It seems like a lot of people are using micro services that are hosted by a third party vendor to process various bits of natural language processing and other tasks that typically get lumped into the “Machine Learning” bucket. But there are a lot of environments that need self-contained systems. Especially when it’s simple to build a small project to do a task using something like Python’s nltk, but when you start hammering those microservices you build with those tools you start to feel how their ease-of-use can make them a bit more sluggish than purpose-built tooling (I guess that’s true for everything in software development).
So let’s look at what additional frameworks can be put into your project or containerized into your project:
- Apache Spark is a big data processor built on Hadoop. MLlib is a Scala machine learning library . Written in Scala, MLib can be used in Java, Python, and R projects and can connect right into Hadoop for unlimited processing of sources, models, and files. This is probably the easiest way to get started with the basic machine learning tasks we typically assign to software development projects in the beginning, like classification, clustering, collaborative filtering, reducing dimensions, etc.
- Apache Jena is one of the better frameworks for serialization and visualization. The text search via SPARQL will look similar(ish) to those already familiar with standard SQL calls. Jena has pretty expansive inference rules and using Fuseki it’s fairly straight-forward to interact with standard REST endpoints. It’s not simple but if you’re doing larger projects the learning curve can be worth it, especially if you’re happy with the Elasticsearch stack.
- TensorFlow for Java is one aspect of the incredibly popular TensorFlow stack. It’s easy to build models and deploy. There are lots of pre-trained models, there’s an easy migration to larger solutions, but there’s a lot you don’t need. It was built by Google Brain in 2011 and is both mature and scalable, but the scalable part requires more skill.
- RapidMiner has one of the best communities and a lot of documentation. The Java API is solid and it also covers a lot of machine learning algorithms. The Radoop offering is similar to what you might do with the above Apache tools, but with a commercial offering. If the pricing makes sense to you then it’s a good option, given the amount that it reduces development time.
- Massive Online Analysis is purpose-built specifically for performing machine learning and data mining on larger data streams in real time. If you’re data mining, definitely check out MOA.
- MALLET does many of the other generic tasks like classification, modeling, anomaly detection. But it shines at topic modeling, Markov, and a few branches of natural language processing. The GRMM add-on adds more graphic modeling options (thus the G)
- ELKI is great data mining, especially for k-means and k-nearest neighbor (KNN) – common in trying to find objects similar to one another given as much metadata as we can get, like o-day malware detection or finding the next song you would want to listen to.

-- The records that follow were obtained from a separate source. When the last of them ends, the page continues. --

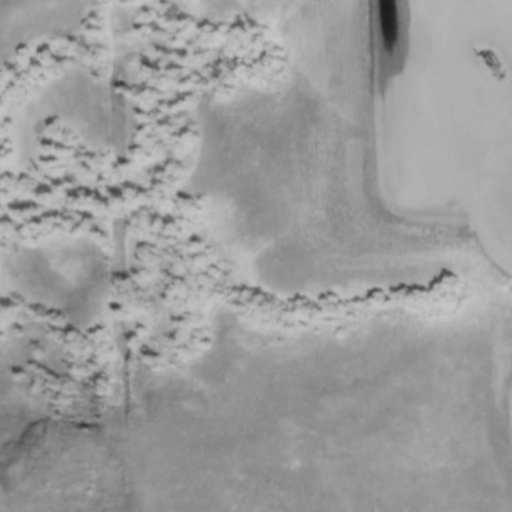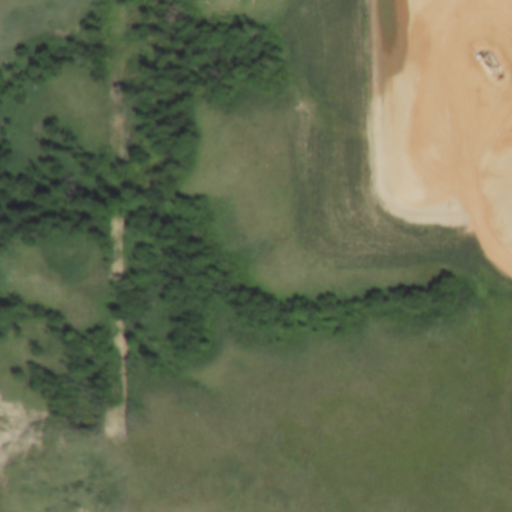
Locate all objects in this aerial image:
road: (485, 214)
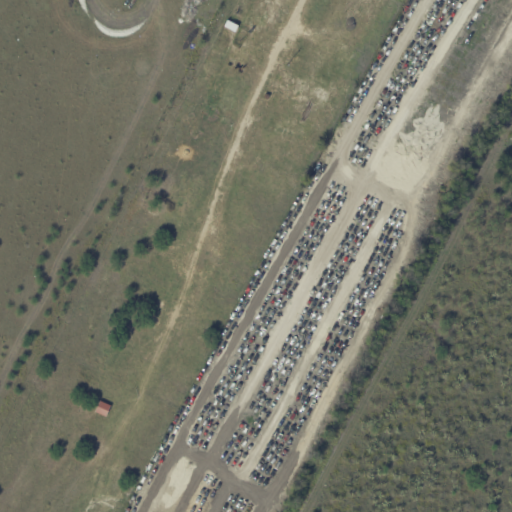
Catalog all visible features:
road: (286, 43)
road: (413, 103)
road: (386, 183)
building: (209, 307)
building: (204, 326)
building: (200, 339)
building: (194, 359)
road: (171, 504)
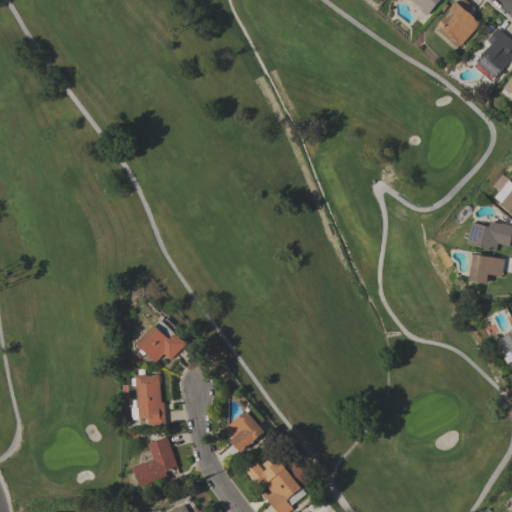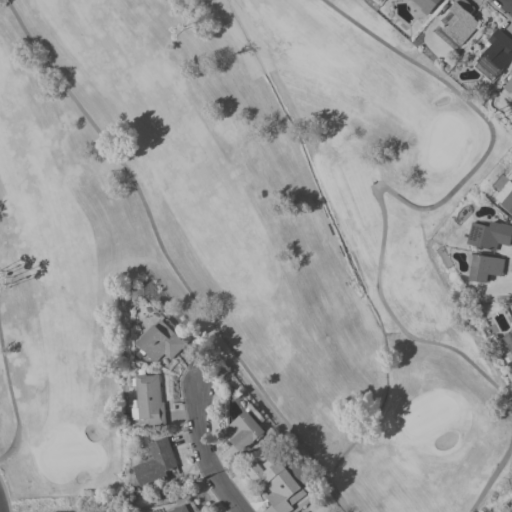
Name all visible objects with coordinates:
road: (507, 4)
building: (421, 5)
building: (422, 5)
building: (457, 21)
building: (458, 21)
building: (494, 54)
building: (494, 54)
building: (508, 85)
building: (507, 89)
building: (506, 195)
building: (505, 196)
building: (489, 234)
building: (490, 234)
building: (484, 267)
building: (486, 267)
building: (165, 327)
building: (509, 340)
building: (161, 341)
building: (160, 343)
building: (507, 347)
building: (149, 396)
building: (150, 398)
building: (243, 430)
building: (244, 430)
road: (297, 435)
road: (202, 453)
building: (156, 462)
building: (154, 463)
building: (281, 482)
building: (277, 483)
building: (177, 508)
building: (177, 509)
building: (304, 511)
building: (509, 511)
building: (510, 511)
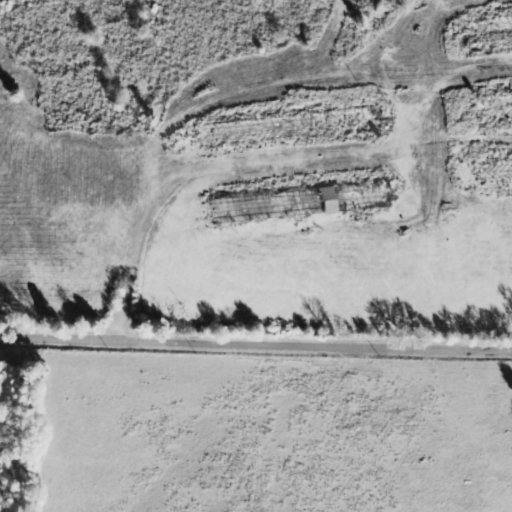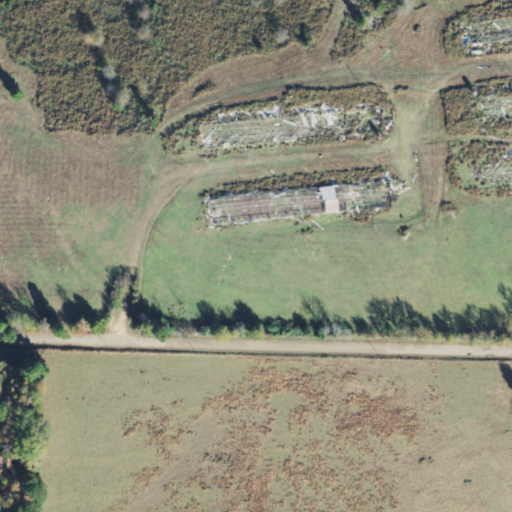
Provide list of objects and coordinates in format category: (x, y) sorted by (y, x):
road: (256, 363)
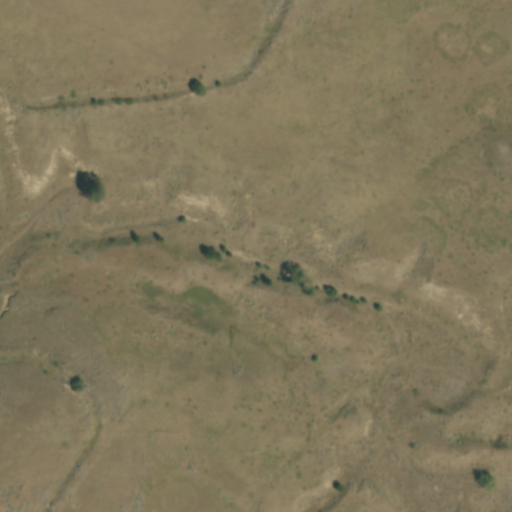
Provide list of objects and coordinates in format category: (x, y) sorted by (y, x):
park: (501, 504)
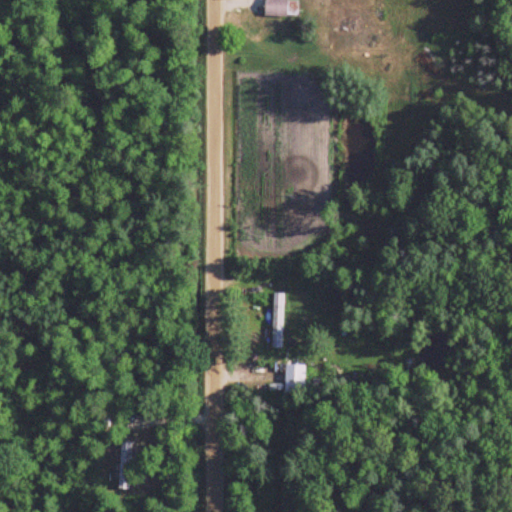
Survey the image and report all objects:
building: (281, 9)
road: (215, 256)
building: (278, 321)
building: (295, 379)
building: (123, 464)
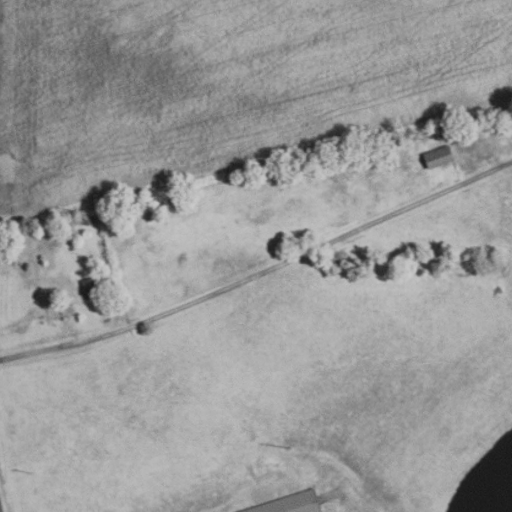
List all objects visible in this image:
building: (438, 156)
building: (435, 157)
power tower: (75, 211)
building: (89, 220)
building: (71, 248)
road: (260, 275)
building: (89, 287)
building: (90, 287)
power tower: (291, 447)
building: (290, 504)
building: (293, 505)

- The Java Machine Learning Library is known generically as Java-ML and it comes with items similar to python’s nltk. It hasn’t been updated in awhile but consider this: much of the things we think of as machine learning today started back in the 1960s, so provided it can still compile and the APIs are documented, it’s not a huge issue.
- Weka comes with a number of algorithms that can be quickly applied to a number of datasets. You can use it as a stand-alone GUI tool and pull in aspects through Java APIs. It too has a fairly large community and lots of good training materials. I find one of the harder things to do is to get data in a place where it can be analyzed. Weka has some tooling to assist with that as well as training models. And everything in the GUI tools is available through a Java API (or at least everything I’ve tried).
- Keras, implemented via DL4J, is a Deep Learning library 4 a JVM. It’s built to work with Eclipse, so one of the more native Java experiences. It also has plenty of APIs for data normalization, one of the more difficult things with larger projects IMHO.
- Another Java machine learning framework is Encong, which also provides a number of machine learning algorithms. I haven’t used it much so I won’t go into detail but a number of people have told me I should use it more.
As you get further down the path, check out Gluon. It’s a collaboration between Microsoft and Amazon. And one of the most challenging aspect of machine learning projects is keeping the models up-to-date. The AWS Labs Deep Java Library is open source and can be run without being connected to AWS if needed and the Java API is straight-forward to implement for testing various weird learning models you come up with. And there are a lot of bits and pieces about it on the GitHubs. You can also take projects from these libraries and bring them into SageMaker, MXNet, Transcribe, Lex, or Rekognition in the AWS ecosystem.
In general, the first step to any machine learning project is to try and decide exactly what you want to do. It’s all pretty advanced statistical analysis and while we’re all unique, chances are that what you’re trying to accomplish has been done before and there’s a library or some sample code out there to get you started. If you want to recommend tags, search for nearest neighbors, perform sentiment analysis, classify content, or go much deeper, you’re not alone.